Dieser Roman hat mich von der ersten Seite an gepackt. Er ist abwechselnd aus Alisons und aus Daniels Perspektive geschrieben und spielt auf zwei Zeitebenen, einmal im Jahr 2012 und einmal in den Jahren 1978/79. So bleibt es immer spannend und erst ganz allmählich erfährt man als Leser von der zart aufkeimenden Liebe zwischen Alison und Daniel und von all den Vorfällen, die zum abrupten Ende ihrer Beziehung geführt haben. Man schwelgt mit ihnen in Erinnerungen, zweifelt mit ihnen, leidet mit ihnen – und das alles wird untermalt vom Soundtrack der späten 1970er Jahre.

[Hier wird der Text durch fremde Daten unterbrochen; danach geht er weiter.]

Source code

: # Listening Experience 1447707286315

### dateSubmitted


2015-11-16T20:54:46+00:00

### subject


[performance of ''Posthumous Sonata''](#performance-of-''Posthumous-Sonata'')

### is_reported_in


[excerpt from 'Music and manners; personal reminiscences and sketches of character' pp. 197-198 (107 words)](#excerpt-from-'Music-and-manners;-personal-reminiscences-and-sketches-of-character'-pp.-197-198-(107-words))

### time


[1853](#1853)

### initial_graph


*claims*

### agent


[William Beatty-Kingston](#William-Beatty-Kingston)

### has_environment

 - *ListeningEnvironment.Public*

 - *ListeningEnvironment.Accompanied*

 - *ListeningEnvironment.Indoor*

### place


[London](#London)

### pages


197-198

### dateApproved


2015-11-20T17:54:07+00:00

Die Playlist zum Roman – also quasi das Mixtape von damals – kann man sich auf der Webseite des Goldmann-Verlags anhören. Ich muss zugeben, ich kannte nicht jeden Song, der im Buch vorkommt (ich bin eher ein Kind der 1980er Jahre), aber nun bin ich sehr neugierig geworden und werde mir all diese Songs jetzt in Ruhe zu Gemüte führen.

Fazit: Ein wundervoller Roman über die erste große Liebe, über Jugenderinnerungen und über Musik, ganz ohne Kitsch und Verklärung, nostalgisch und doch realistisch. Absolute Leseempfehlung!